Warhorse – As Heaven Turns to Ash – Review

Warhorse

As Heaven Turns to Ash (Southern Lord)
by Craig Regala

DOOM, Doom, doom. Warhorse abstract the metallurgical European rootage farther from the post-blues rock that informed early Sabbath (as they created the form), Cathedral, St. Vitus, and recently, Sons of Otis and Sloth. They build a Gothicly melodramatic edifice of pensive, cleanly-picked intros to house walls of churning trudge and gritty, guttural, speak-singing. The words ally themselves with the music, setting the concept/theme if you will. That being doom, doom, doom. To chuck this in the Trouble, Sleep, Eyehategod, Crowbar, Electric Wizard corner is right and sensible – as the band themselves have noted. Warhorse’s shifting and crushing, uh, tunes move forward on the struggling trudge groove so beloved by me and many other of the finest people. Enough melody/dynamic flavors the pulsing and pushing, which itself rolls along like a slow heartbeat rather than the dead crash/thud that informs so much of the “industrial” harshness of the past fifteen years. So the beats and rhythms carry the listener along as any good mantra does, groove not rut.

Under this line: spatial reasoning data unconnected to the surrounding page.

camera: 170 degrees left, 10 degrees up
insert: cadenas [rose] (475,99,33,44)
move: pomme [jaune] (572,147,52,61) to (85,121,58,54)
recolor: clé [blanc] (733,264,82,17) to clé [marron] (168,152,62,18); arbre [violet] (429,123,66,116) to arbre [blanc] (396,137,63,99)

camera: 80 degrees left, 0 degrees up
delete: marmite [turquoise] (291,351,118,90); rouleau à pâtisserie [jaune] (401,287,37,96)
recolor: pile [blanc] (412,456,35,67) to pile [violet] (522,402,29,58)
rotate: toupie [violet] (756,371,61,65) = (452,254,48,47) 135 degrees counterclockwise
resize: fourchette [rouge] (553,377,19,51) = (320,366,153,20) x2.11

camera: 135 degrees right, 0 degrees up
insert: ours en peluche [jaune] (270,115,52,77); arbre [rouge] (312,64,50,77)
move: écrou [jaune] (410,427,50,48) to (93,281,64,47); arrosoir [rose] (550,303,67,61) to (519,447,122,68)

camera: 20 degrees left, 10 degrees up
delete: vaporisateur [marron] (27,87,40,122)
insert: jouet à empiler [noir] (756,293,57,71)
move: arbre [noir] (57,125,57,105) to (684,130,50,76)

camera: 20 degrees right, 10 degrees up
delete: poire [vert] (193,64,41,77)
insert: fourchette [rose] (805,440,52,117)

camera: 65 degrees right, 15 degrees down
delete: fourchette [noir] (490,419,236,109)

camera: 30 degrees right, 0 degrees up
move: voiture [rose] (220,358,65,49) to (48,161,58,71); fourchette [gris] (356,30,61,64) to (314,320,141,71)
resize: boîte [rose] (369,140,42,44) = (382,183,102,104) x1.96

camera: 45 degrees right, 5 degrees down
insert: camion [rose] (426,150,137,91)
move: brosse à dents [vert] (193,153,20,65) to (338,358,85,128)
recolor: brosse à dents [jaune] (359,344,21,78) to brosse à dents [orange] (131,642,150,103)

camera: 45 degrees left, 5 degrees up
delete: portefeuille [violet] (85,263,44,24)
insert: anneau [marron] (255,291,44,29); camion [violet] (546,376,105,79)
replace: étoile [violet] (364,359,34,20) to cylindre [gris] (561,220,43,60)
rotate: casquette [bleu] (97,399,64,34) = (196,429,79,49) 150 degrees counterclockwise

What keeps Warhorse in the rock parameter is the basic set-up of guitar, bass and drums as tools and, of course, their desire to be part of an expressive continuum and musical history, which is the right thing to do. To depart from this disrupts the continuity of the physical response to emotions and makes the music conceptual/ intellectual and henceforth useless in rock terms. Having no impulse to act as a revival or retro-band places them in contemporary history as more than entertainment. If a band is going to be “extreme,” this is the way to do it. Or else the “extremism” can only terminate in a response to the audience or an idea (say as raw, modulated noise), rather than as rock music per say. That’s okay if that’s what you’re after, but it’s culturally groundless and derives its meaning elsewhere, as sound research, etcetera. Generally this is a shallow pursuit, all intellect and game-playing only functioning on the conscious level rather than the deeper subconscious where the music lives.